• **What to do**:
1. From the Collector specification below, list the capabilities that the Collector's discovery process requires.
2. Continue the Collector specification below from its last sentence.

• **Selected excerpt**:
Collector

1. Set of documents

This document is one of the specifications produced by the ResearcherPod and ErfgoedPod project:

Overview
Orchestrator
Data Pod
Rule language
Artefact Lifecycle Event Log (this document)

2. Introduction

The Collector is an Autonomous Agent that traverses the scholarly network to gather event information on specific artefacts. It has the task of gathering all useful information it can, and ranking it according to the preferences set by the actor running the collector instance. The main usecase of this component will be in addition to existing third party indexes for scholarly artefacts such as Google Scholar and Arxiv. The component collects information from the Web by crawling the network, taking into account the actor’s preferences of trusted sources. The Collector’s discovery process requires the materialization of three capabilities: selection, ranking, and verification of retrieved artifact event information.

• **Data section**:
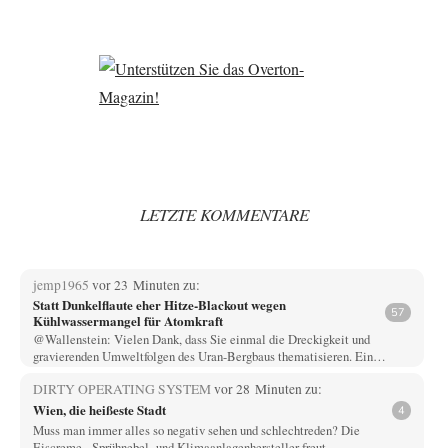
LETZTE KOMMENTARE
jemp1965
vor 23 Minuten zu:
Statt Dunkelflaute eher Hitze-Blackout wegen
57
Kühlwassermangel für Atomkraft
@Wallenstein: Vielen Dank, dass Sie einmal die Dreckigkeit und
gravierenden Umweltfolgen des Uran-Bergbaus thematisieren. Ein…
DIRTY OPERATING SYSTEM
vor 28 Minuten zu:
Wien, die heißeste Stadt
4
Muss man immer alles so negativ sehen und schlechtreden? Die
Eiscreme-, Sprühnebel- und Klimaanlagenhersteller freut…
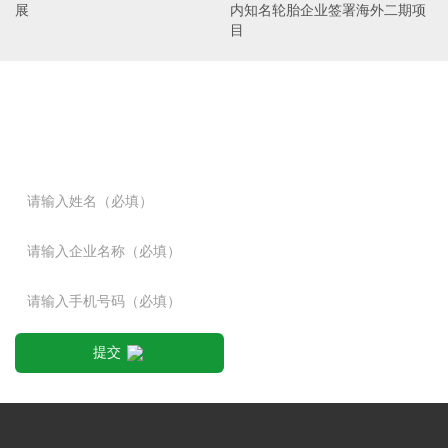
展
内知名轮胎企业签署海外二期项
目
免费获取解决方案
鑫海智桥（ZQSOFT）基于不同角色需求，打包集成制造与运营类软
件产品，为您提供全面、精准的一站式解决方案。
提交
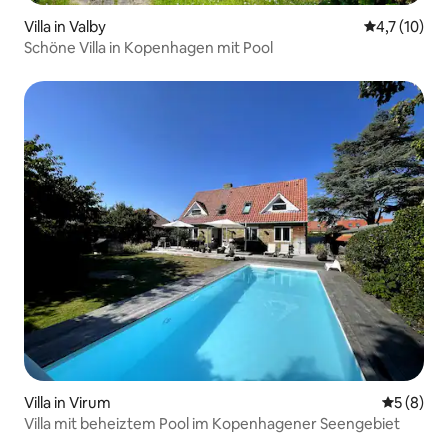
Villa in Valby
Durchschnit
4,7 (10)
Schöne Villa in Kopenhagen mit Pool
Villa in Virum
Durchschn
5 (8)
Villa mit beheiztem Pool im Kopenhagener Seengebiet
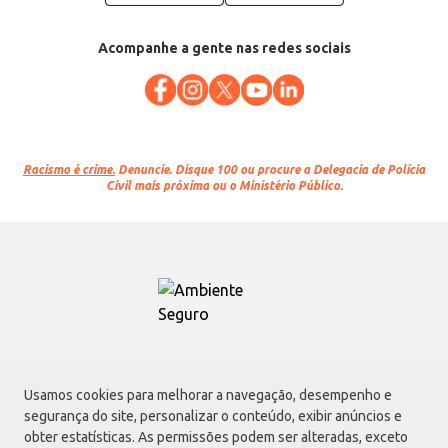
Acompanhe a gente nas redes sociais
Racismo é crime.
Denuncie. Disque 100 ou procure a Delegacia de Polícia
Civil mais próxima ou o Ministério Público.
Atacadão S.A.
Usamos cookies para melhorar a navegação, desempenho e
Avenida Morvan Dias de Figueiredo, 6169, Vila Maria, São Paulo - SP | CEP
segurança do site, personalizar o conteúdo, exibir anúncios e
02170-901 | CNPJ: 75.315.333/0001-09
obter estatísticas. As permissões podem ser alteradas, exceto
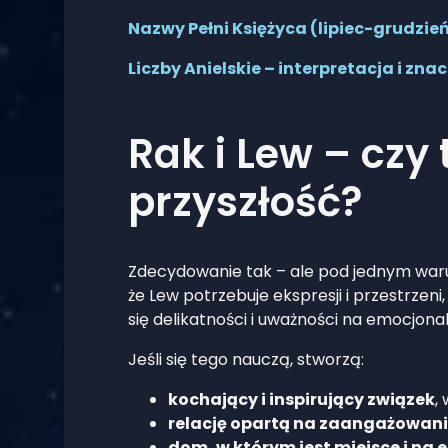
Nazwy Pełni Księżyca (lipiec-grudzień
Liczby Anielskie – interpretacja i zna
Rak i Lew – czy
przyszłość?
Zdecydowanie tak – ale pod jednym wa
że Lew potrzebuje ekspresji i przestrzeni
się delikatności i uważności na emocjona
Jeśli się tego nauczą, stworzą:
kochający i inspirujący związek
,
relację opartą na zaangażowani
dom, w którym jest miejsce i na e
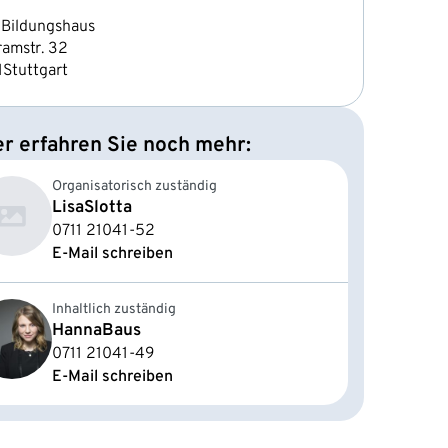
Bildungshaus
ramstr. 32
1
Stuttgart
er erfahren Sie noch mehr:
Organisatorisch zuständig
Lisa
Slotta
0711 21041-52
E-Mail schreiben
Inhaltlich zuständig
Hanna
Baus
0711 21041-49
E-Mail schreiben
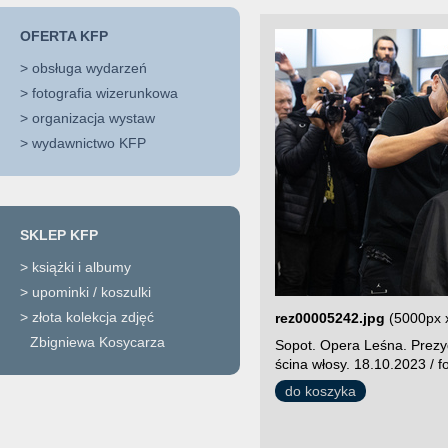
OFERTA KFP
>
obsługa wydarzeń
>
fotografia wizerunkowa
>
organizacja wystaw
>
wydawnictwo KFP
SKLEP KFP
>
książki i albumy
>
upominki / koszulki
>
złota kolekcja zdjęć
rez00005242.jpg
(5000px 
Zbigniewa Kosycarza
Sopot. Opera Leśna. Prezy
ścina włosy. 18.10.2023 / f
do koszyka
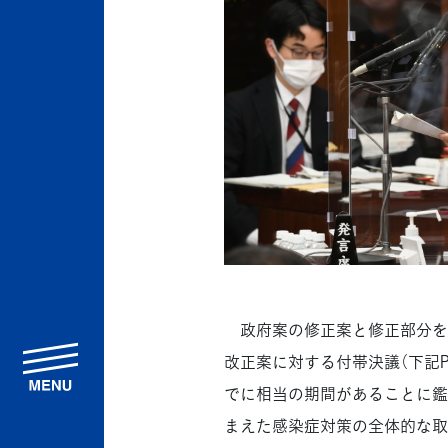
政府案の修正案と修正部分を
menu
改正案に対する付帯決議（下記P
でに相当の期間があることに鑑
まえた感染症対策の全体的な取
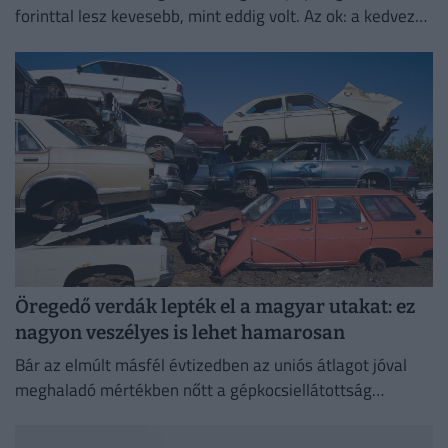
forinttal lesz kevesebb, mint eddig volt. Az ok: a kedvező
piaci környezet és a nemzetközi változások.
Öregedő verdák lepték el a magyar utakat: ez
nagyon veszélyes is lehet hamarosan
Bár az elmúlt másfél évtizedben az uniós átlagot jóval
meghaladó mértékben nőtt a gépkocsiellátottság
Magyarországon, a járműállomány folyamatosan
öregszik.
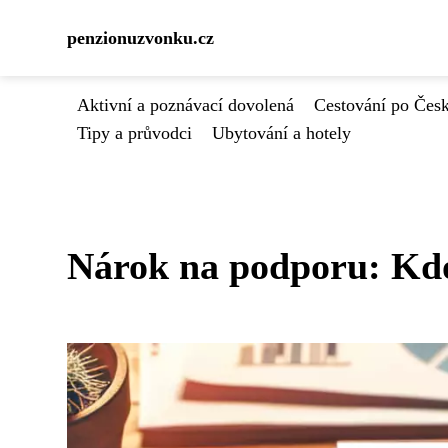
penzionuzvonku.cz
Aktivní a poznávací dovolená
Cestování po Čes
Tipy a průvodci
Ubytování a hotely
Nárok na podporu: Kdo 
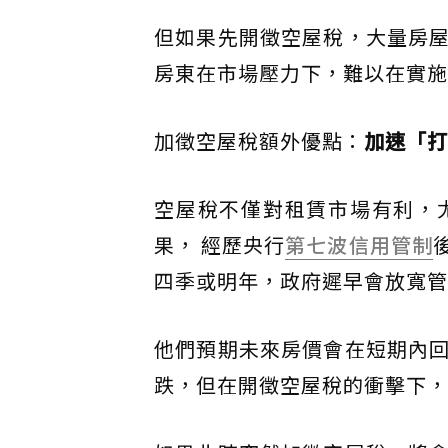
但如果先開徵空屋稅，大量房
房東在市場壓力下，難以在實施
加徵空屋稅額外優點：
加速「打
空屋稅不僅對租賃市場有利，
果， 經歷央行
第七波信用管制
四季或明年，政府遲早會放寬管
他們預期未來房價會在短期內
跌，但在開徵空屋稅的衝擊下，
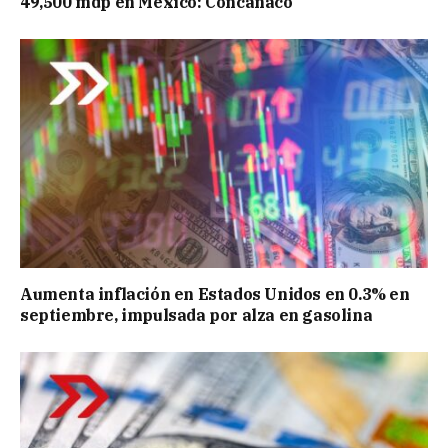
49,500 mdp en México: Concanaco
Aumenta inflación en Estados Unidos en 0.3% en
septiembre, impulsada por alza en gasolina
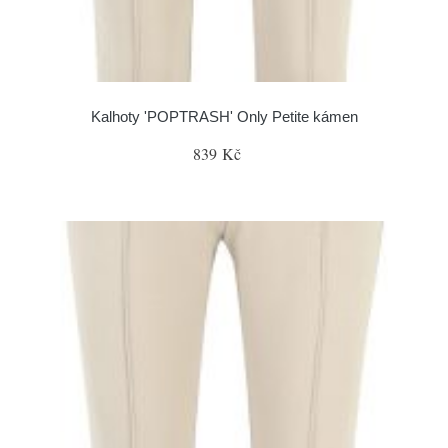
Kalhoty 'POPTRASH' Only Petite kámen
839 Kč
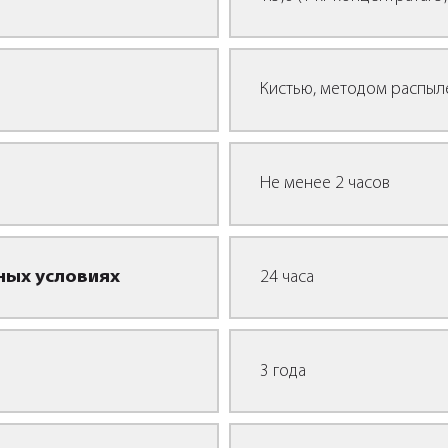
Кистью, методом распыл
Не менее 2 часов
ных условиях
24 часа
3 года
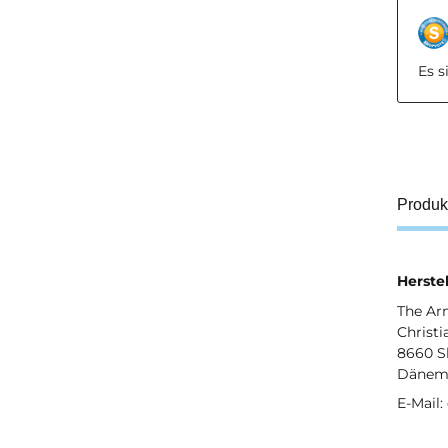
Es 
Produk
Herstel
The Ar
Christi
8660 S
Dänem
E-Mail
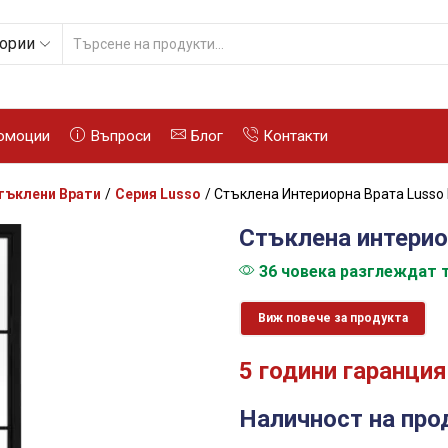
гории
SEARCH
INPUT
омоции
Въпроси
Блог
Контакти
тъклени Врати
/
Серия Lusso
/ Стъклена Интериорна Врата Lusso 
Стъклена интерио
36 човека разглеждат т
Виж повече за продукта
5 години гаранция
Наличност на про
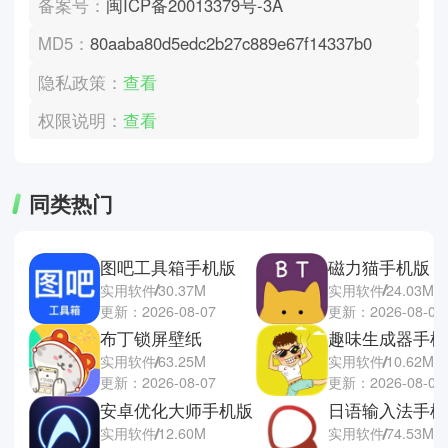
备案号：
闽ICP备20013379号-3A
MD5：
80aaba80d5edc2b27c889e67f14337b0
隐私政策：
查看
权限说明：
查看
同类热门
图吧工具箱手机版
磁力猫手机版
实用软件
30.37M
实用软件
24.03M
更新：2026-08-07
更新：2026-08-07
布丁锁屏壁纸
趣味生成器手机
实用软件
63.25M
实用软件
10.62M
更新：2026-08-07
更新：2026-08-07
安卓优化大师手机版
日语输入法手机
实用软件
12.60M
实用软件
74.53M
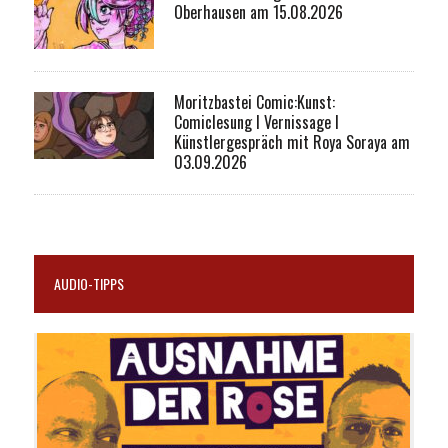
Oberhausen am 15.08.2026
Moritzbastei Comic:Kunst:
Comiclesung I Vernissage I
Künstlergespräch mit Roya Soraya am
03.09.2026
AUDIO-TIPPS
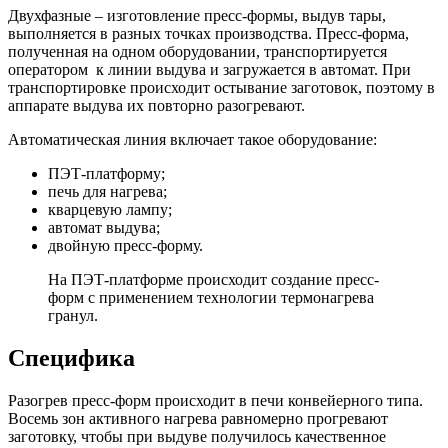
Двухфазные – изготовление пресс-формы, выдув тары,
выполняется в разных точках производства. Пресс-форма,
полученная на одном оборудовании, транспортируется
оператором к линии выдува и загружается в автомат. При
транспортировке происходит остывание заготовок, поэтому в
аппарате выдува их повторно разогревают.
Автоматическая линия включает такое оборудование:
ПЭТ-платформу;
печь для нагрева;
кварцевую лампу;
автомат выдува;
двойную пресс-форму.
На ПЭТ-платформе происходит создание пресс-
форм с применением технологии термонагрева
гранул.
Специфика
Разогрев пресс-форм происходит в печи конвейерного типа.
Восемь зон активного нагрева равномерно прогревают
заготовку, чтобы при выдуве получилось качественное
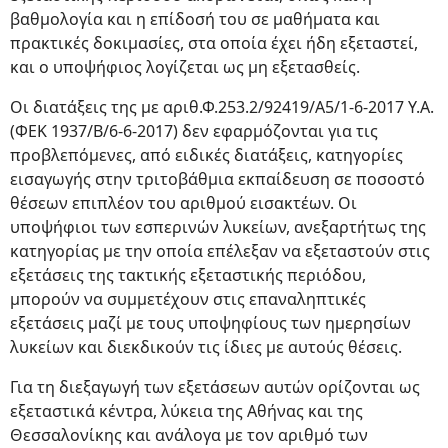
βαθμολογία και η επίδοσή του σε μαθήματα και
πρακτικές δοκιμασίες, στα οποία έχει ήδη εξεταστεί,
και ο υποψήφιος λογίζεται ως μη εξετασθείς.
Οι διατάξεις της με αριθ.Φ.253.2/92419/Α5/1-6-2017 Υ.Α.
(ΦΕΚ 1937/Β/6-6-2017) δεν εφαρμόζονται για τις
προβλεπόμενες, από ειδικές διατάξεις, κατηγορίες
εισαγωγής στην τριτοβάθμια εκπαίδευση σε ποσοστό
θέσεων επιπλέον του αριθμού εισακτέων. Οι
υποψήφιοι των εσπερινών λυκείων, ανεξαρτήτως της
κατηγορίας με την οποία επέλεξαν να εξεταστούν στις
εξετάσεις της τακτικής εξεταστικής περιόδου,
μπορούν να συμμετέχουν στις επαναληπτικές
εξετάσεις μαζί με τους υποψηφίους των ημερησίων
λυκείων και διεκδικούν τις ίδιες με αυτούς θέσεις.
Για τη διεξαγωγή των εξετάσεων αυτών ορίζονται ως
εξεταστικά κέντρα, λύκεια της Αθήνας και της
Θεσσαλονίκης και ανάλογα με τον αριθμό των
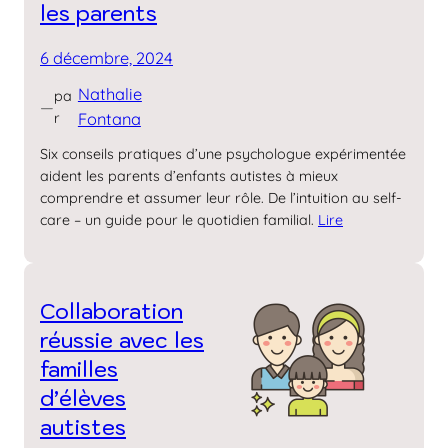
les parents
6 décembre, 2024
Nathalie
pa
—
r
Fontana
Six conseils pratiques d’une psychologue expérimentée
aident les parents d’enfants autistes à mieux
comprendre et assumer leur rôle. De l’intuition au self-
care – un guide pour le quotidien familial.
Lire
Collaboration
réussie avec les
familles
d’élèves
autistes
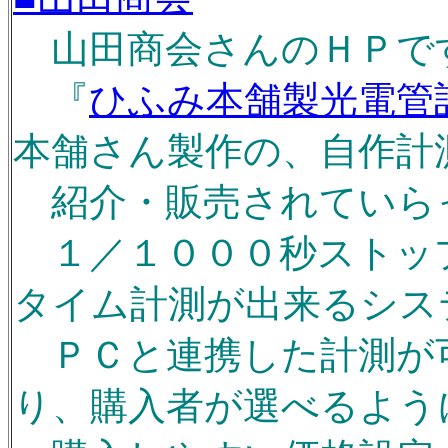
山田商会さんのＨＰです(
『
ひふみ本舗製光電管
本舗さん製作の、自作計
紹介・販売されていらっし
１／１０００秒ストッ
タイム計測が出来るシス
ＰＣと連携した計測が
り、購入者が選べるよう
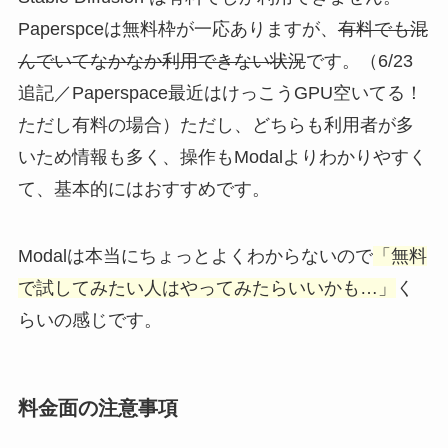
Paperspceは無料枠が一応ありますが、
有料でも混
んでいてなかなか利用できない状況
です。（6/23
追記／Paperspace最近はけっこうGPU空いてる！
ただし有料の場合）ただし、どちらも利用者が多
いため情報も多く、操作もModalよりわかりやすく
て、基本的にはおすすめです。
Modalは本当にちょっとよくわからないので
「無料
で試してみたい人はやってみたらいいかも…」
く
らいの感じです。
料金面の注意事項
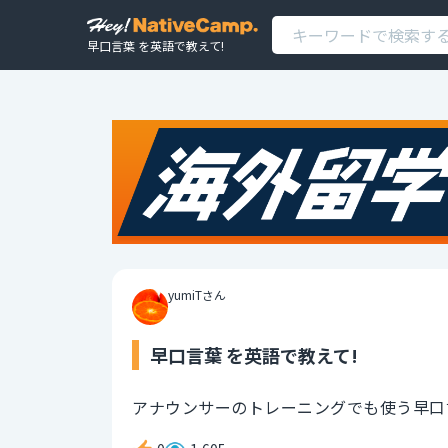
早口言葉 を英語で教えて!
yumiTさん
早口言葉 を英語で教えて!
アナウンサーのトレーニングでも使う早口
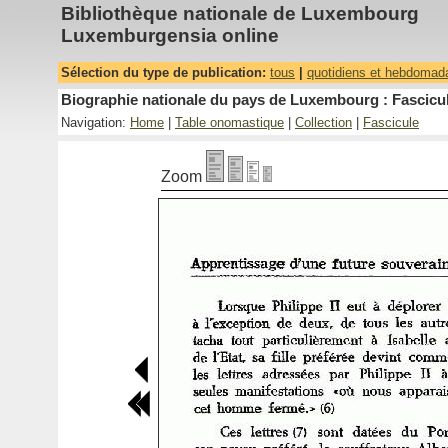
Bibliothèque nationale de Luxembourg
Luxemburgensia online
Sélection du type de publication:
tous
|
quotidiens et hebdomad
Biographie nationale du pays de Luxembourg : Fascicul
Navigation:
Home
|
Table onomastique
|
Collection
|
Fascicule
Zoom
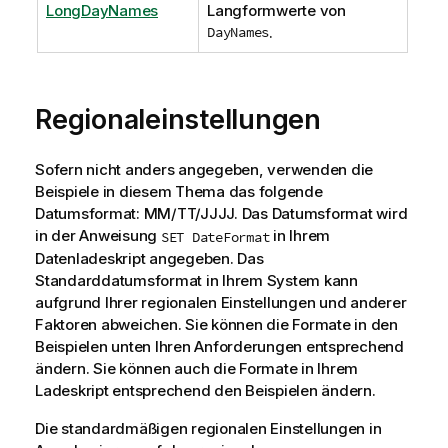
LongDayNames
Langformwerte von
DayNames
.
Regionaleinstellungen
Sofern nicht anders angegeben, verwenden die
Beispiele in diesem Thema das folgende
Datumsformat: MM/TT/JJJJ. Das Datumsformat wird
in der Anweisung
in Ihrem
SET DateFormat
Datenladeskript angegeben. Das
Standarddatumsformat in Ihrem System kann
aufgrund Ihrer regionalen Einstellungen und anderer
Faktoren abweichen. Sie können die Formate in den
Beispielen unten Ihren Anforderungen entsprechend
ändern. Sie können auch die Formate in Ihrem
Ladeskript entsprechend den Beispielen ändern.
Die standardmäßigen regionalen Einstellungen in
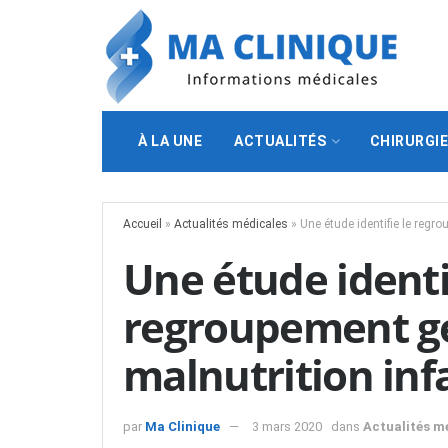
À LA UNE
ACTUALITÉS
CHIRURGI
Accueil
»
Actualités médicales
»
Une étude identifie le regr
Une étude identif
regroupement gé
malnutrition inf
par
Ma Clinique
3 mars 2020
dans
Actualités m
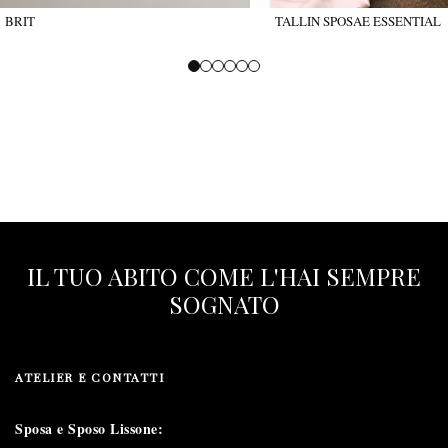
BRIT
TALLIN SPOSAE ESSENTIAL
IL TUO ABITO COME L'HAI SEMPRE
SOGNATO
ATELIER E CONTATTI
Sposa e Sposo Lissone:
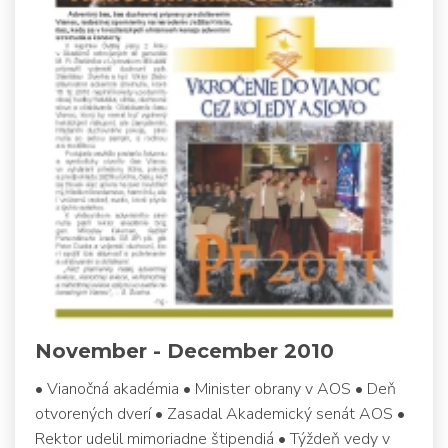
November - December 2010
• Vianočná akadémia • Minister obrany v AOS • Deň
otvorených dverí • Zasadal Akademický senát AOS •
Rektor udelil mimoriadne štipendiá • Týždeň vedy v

• **Response list**:
1.
- Selection
- Ranking
- Verification of retrieved artifact event information

2.
3. Definitions

This document uses the following defined terms from Overview of the ResearcherPod specifications § definitions:

Autonomous Agent
Actor
Artefact
Maintainer
Data Pod
Lifecycle Event
Inbox
Artefact Lifecycle Event Log
Service Hub
Policy
Dashboard

4. Collector interface

A Collector component MUST be deployable as a local background process or as a remote web service. A Collector component MUST provide an interface on initialization through which the initializing actor can set the starting parameters for the component. This interface MUST include the possibility to set one or more target artefact URI’s, for which the component must crawl the network to discover Event information. Additionally, the interface MUST support setting an initial set of data sources the component may crawl, mapped to a set of trust scores for each data source indicating the actor’s trust in a certain data source. On intialization, the collector automatically starts the collection process. This provisioning MUST be possible using a PUT or POST to a dedicated [HTTP1.1] resource if the orchestrator is deployed as a remote web service.

5. The Collection Process

The Collector component gathers Artefact event information in the decentralized scholarly communication network. It’s main target is the collection of bot Lifecycle Event and Interaction Event information on the target artefacts in the network. Based on the parameters passed on initialization, the component crawls the network for this information. The component can be initialized with no target artefacts, in which case it SHOULD crawl the network, and return all information for all discovered artefacts to the initializing actor.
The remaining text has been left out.